Saturday 9 February 2013

Mexican locals hand crime suspects to police

Authorities of the state of Guerrero in western Mexico were handed on 8 February 11 suspected criminals detained by armed residents who began to police parts of the state in January, in a move suggesting greater coordination between them and authorities they denounced as negligent in the face of crime. The detainees, suspected as involved in drug trafficking, killings and kidnappings, were handed over at the municipality of Ayutla de los Libres, one of four or five districts policed by indigenous militias and a Community Police. The authorities of Guerrero pledged to hand the detained over to the Public Ministry or state prosecutors, according to Proceso. The review observed that these were among 54 whom residents detained in January in the districts of Ayutla and nearby Tecoanapa and apparently identified as working for a local drug-trafficking gang whose leader was yet to be caught. The armed residents themselves were initially masked to avoid being identified by criminals. They had good reason to do so, as presumed criminals were reported on 8 February to have threatened one of their leaders with unspecified reprisals, apparently shortly before the 11 detainees were handed over. An unknown caller phoned Bruno Plácido Valerio, leader of the Union of Organized Peoples of the State of Guerrero (UPOEG), to say he would be hit "where it hurts most," Milenio reported. Plácido has not borne a mask and told Milenio that "someone had to be the face" of the self-defence movement, which he said he would not abandon.

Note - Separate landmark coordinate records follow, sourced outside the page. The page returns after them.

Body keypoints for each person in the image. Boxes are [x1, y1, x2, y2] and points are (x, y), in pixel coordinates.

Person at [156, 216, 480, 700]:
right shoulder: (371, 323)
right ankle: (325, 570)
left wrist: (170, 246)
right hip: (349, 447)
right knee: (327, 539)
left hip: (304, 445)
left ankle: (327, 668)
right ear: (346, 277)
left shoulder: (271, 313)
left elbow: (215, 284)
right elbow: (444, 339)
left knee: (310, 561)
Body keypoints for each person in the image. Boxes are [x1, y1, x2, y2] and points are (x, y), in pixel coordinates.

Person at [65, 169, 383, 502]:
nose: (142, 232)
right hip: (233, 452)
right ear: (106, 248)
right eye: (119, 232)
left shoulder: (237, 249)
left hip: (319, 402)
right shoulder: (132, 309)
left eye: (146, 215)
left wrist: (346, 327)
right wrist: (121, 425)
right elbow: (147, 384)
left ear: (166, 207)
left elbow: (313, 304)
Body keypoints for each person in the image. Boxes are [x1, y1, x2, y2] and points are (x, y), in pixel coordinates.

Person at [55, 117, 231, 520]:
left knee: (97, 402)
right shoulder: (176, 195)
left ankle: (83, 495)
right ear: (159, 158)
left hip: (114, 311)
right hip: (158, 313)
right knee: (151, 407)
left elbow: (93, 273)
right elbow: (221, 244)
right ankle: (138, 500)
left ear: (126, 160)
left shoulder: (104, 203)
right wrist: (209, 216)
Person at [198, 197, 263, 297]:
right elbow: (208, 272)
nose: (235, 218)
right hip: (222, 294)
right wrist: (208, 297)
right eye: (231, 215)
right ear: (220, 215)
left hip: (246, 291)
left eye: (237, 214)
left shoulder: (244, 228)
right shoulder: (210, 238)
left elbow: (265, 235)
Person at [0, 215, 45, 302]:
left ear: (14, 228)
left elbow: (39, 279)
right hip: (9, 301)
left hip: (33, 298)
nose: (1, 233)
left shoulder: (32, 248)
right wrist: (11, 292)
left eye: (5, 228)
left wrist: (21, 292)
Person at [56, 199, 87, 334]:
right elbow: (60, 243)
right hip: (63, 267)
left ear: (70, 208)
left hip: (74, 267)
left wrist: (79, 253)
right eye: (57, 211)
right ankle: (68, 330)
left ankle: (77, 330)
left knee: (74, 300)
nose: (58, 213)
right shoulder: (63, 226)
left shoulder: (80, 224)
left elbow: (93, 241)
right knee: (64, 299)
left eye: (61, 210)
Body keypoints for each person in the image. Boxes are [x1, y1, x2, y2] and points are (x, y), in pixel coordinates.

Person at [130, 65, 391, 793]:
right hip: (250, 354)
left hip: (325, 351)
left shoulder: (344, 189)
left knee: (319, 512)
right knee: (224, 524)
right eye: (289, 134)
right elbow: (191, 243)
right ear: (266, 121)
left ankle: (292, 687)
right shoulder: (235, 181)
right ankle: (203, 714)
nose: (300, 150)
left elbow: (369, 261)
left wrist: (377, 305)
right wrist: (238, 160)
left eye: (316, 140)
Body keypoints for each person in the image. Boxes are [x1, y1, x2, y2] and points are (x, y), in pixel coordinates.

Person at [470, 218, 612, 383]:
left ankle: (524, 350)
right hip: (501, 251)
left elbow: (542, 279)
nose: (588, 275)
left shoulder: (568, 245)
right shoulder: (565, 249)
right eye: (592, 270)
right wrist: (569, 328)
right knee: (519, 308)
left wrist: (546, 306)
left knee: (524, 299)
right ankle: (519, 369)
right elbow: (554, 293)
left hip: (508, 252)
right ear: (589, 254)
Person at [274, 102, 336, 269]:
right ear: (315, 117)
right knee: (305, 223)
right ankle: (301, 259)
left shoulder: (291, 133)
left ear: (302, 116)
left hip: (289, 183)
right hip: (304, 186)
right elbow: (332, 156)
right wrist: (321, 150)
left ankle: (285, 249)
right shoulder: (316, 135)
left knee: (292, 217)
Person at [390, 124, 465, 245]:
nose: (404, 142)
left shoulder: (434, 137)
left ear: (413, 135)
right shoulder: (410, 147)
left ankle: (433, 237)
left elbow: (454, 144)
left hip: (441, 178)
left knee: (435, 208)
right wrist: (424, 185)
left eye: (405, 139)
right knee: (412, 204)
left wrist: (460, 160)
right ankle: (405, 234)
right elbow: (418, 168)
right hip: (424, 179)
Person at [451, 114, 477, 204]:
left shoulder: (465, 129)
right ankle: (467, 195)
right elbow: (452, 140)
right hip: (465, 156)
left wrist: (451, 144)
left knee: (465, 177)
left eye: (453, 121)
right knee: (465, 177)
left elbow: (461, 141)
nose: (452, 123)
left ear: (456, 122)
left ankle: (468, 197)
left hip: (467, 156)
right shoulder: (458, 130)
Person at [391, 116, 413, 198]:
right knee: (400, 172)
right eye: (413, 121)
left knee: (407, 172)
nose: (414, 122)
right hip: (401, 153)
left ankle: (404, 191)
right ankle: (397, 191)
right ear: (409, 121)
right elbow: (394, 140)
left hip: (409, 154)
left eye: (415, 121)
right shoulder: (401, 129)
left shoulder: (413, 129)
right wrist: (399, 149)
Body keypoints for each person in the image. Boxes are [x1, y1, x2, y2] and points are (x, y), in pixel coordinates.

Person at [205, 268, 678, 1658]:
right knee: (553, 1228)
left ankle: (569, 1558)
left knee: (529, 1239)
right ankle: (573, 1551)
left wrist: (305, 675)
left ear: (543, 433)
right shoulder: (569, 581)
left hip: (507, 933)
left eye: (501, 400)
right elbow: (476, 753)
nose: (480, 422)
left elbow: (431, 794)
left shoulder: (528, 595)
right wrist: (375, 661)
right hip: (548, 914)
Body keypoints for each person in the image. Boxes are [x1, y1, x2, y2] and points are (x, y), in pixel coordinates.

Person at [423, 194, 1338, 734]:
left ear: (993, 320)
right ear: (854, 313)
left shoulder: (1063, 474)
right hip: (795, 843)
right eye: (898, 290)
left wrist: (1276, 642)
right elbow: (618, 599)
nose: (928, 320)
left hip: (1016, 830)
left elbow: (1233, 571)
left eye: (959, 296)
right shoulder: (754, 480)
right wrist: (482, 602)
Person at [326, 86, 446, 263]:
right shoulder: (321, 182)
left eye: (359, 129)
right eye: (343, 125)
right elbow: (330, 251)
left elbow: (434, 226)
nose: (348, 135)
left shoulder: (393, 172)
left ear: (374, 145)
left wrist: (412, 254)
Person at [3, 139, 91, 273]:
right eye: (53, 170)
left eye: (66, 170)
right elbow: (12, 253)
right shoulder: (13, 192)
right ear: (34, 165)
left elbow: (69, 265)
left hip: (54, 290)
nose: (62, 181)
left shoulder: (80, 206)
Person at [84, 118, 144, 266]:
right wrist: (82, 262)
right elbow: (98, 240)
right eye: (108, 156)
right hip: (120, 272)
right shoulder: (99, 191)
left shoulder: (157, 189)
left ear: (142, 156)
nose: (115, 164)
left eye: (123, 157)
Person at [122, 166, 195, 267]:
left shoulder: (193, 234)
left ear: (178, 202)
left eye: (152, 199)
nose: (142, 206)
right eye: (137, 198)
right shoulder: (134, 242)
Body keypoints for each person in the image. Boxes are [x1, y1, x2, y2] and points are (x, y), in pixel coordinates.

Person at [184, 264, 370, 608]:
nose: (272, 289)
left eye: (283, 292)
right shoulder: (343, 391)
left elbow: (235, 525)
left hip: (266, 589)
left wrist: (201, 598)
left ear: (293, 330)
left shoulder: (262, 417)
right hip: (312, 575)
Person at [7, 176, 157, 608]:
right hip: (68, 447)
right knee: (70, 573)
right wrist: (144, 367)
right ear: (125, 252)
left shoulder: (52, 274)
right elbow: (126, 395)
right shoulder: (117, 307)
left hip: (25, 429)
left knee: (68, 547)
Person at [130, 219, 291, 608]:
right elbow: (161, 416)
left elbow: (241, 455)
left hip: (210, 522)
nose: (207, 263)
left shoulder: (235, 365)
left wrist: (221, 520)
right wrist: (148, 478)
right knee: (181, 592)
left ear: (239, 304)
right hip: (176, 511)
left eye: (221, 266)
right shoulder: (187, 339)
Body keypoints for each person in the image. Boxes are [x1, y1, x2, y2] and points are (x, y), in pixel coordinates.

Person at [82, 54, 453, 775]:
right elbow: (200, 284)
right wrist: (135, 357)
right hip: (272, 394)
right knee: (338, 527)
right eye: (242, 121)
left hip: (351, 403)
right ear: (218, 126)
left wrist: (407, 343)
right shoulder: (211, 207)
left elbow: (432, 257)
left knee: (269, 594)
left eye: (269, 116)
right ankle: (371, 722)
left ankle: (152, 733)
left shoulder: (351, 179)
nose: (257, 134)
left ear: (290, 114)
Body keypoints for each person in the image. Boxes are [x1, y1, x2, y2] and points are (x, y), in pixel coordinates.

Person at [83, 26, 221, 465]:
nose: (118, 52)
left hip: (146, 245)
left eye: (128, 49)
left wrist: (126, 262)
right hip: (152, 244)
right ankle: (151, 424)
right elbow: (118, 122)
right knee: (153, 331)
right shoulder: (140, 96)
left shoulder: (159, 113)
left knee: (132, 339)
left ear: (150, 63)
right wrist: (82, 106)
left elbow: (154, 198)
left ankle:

Venezuelan devaluation affects border trade

Venezuela announced on 8 February a devaluation of its currency the bolívar, in what a local economist termed a "confiscation" of Venezuelans' purchasing power that would also impact exporters from neighbouring Colombia, El Tiempo reported. The Colombian daily observed that traders in the frontier district of Cúcuta were waiting to see the devaluation's impact on demand in Venezuela for local products. Venezuela's Finance Minister Jorge Giordani told the press in Caracas on 8 February that the exchange rate of 4.3 bolívars to the USD was now 6.3, which made the dollar more than 46 per cent more expensive, El Tiempo reported. The daily stated that this was the bolívar's fifth devaluation since Venezuela's socialist government imposed currency controls in 2003. On Venezuela's black market the USD was reportedly trading for as much as 28 bolívars, signifying much higher prices for an array of imported consumer goods. As Venezuelans pointed out on networking websites, the devaluation of the official rate now signified a price hike of 46 per cent in imported goods. Giordani blamed speculation for the inflationary "bout" the country was suffering, but the opposition politician and governor of the state of Miranda Henrique Capriles accused the government of squandering its petrodollars, El Tiempo reported. He observed on the website Twitter that "oil is at 106 [USD per barrel] and they do a devaluation. They spent the money on their campaign, corruption and foreign gifts. Lying government!" In Cúcuta, a money changer told El Tiempo that the devaluation would impact supply and demand in the frontier zone. It might ensure an "abundance" of cheaper but mostly smuggled Venezuelan goods, while Venezuelan importers would be dissuaded from buying Colombian products that would soon cost more. The president of the Colombian exporters' association Analdex Javier Díaz told El Tiempo on 8 February that he hoped the market and inflation in Venezuela would soon absorb the rate change.